DATASET CONTENT =>
*** Block opens ***
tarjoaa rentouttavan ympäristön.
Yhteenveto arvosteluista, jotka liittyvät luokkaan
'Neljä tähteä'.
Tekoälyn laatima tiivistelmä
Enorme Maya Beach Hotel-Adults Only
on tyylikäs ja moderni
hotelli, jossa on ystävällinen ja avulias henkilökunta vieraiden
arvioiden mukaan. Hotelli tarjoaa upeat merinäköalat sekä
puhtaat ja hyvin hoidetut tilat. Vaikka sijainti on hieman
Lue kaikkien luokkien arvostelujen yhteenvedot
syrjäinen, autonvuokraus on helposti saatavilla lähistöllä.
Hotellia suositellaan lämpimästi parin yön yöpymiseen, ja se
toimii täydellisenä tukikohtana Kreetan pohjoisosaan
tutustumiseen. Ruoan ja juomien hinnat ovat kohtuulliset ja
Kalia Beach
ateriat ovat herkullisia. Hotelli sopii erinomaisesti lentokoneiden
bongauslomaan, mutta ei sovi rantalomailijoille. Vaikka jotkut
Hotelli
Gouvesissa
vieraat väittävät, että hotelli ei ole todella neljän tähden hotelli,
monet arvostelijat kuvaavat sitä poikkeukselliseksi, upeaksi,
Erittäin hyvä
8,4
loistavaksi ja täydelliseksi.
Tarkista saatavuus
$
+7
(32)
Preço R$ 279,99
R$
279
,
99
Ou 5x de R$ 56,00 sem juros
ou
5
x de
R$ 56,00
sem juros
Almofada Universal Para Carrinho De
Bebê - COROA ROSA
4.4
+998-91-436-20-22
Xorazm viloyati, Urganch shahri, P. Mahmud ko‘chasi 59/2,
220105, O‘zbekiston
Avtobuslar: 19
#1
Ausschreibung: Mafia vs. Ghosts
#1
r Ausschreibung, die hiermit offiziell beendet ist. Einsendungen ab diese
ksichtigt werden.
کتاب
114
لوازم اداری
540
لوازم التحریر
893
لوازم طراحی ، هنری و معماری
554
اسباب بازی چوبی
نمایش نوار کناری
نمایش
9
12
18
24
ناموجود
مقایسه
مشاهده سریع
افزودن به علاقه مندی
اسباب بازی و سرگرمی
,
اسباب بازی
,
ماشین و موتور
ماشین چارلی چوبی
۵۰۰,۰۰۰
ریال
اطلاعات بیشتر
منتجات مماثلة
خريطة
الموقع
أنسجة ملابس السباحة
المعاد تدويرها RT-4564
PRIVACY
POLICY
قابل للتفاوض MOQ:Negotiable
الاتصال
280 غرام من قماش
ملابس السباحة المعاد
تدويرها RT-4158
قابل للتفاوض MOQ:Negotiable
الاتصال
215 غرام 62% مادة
*** Block closes ***
YOUR ASSIGNMENT => Each line that holds the word "Vaikka" should be extracted from the records.

REPLY TO THE EXERCISE =>
puhtaat ja hyvin hoidetut tilat. Vaikka sijainti on hieman
bongauslomaan, mutta ei sovi rantalomailijoille. Vaikka jotkut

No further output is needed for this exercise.